→ WORK INSTRUCTION: Answer with only the number of lines below where "cento" appears.

→ SUPPLIED RECORDS:
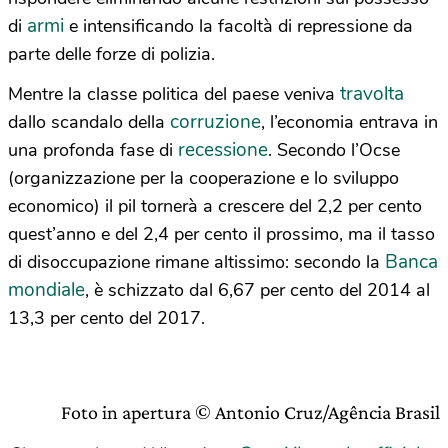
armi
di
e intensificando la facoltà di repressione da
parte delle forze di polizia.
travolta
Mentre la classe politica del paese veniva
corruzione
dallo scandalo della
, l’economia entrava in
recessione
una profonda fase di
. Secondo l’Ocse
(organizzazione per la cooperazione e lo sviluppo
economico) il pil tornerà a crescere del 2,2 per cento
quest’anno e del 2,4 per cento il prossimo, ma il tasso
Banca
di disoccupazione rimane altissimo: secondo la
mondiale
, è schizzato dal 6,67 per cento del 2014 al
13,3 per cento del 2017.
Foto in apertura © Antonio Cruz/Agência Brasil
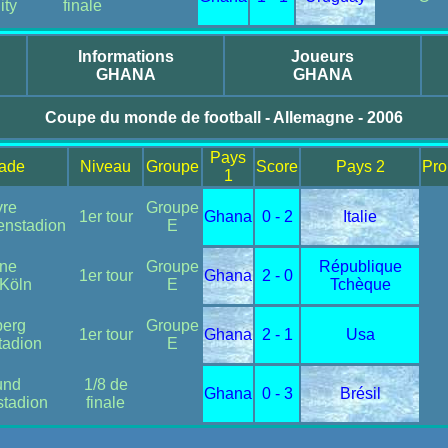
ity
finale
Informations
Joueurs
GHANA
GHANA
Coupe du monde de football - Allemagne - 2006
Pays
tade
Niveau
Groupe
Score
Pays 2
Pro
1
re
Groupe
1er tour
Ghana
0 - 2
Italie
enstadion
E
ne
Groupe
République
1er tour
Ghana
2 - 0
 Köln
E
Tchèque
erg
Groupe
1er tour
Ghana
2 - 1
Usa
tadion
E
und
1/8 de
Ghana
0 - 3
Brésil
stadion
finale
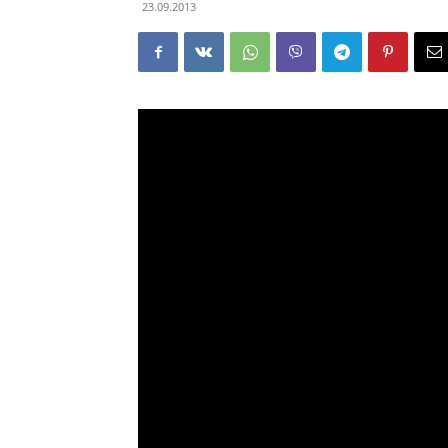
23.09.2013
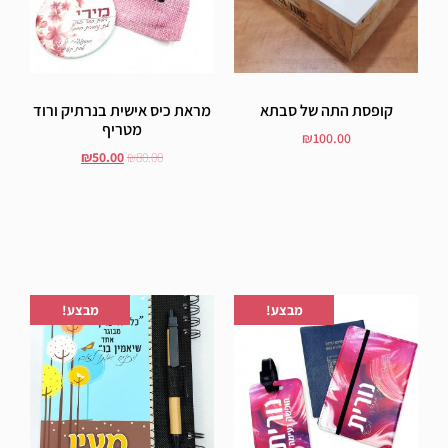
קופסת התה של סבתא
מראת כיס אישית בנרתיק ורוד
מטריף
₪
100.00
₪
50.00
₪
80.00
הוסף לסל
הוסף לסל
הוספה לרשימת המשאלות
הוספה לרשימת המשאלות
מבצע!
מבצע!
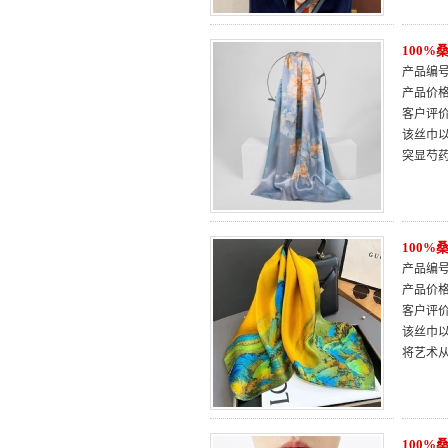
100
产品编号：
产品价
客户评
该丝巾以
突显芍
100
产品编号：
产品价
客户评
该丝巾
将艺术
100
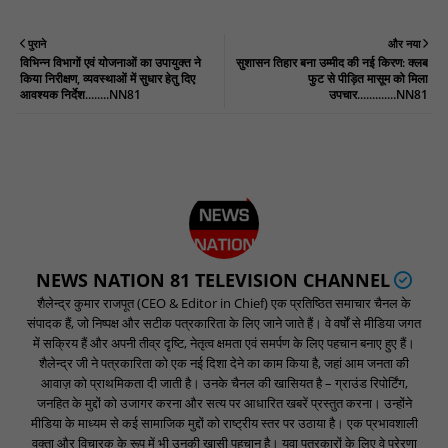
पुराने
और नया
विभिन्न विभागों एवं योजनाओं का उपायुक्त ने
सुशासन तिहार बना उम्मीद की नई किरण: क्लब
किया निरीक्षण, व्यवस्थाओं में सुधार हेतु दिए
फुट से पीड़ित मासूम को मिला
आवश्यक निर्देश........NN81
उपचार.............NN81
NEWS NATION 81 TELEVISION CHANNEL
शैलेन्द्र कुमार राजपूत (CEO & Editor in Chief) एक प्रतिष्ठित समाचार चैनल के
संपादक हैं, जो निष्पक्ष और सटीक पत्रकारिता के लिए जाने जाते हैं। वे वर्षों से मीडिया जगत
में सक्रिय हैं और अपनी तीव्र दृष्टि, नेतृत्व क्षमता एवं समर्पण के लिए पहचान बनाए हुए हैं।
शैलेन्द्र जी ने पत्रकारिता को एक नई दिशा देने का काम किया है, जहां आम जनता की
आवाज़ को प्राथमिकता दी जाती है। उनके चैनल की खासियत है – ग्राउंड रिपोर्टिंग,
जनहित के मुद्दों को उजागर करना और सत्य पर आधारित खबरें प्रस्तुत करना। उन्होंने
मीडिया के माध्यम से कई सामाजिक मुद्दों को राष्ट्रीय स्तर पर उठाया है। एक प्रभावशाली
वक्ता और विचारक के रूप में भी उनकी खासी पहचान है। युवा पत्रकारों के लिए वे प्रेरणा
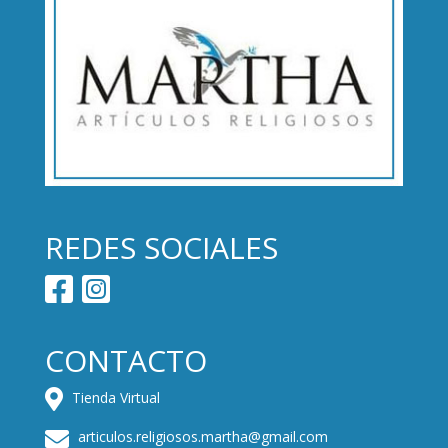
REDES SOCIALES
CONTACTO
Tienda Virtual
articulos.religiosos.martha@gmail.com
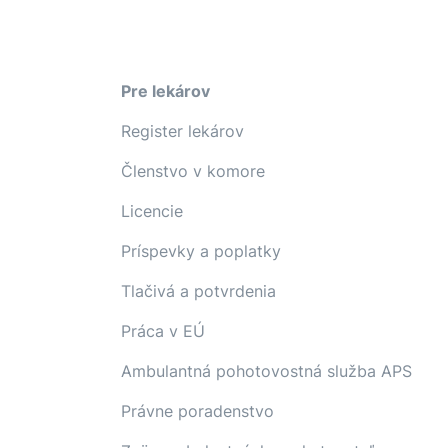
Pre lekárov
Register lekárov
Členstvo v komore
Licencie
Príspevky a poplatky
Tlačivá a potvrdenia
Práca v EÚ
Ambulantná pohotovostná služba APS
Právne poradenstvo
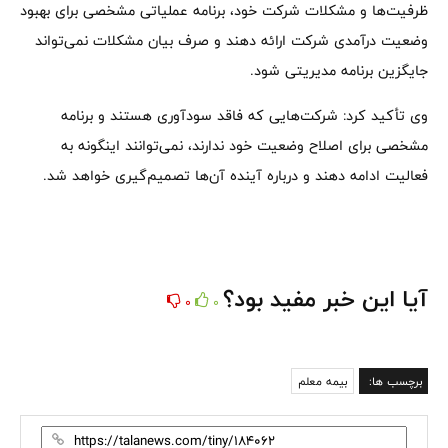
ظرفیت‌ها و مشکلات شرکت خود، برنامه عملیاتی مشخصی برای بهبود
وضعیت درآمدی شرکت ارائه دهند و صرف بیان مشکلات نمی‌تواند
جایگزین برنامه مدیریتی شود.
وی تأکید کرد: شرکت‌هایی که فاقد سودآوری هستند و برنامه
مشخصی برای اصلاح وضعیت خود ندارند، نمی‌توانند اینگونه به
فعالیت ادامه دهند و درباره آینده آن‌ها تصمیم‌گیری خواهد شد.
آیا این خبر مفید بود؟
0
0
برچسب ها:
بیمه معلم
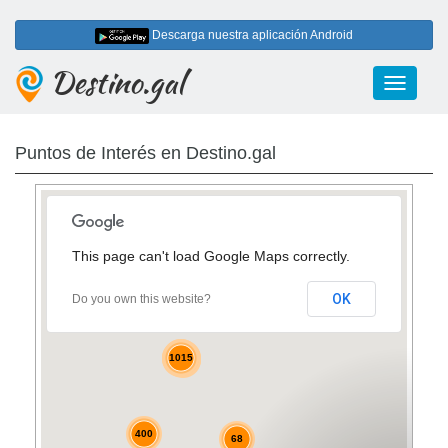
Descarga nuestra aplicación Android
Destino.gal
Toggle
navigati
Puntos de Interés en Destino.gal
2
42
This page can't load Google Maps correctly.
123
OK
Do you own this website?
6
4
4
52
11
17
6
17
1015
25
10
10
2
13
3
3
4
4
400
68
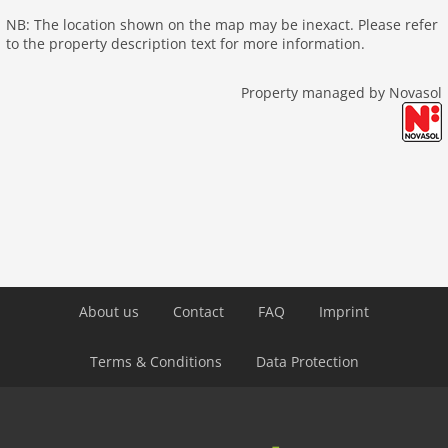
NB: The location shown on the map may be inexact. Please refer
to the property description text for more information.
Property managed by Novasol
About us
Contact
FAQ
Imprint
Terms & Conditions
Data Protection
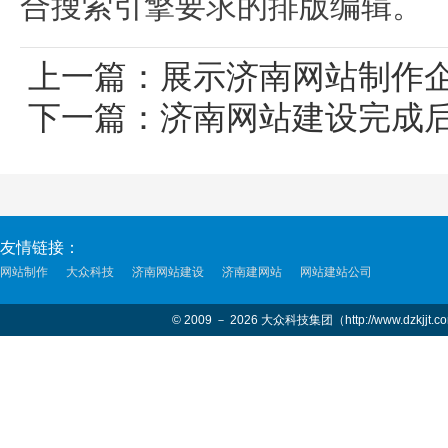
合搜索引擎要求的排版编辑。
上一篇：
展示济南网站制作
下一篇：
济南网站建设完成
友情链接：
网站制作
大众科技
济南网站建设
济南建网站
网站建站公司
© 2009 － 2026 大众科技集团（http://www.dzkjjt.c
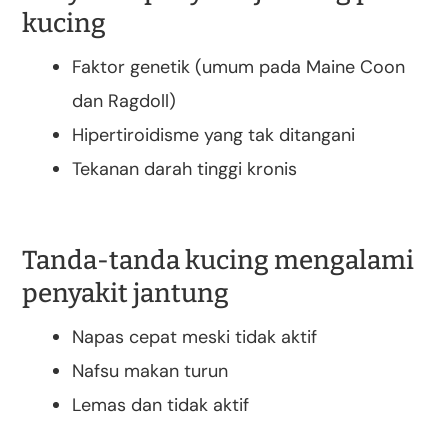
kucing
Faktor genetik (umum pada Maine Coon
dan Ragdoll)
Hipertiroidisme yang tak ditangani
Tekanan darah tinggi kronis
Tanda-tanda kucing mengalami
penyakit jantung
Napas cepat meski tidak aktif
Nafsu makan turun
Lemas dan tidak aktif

→ SOLUTION FOR THIS PROBLEM: 4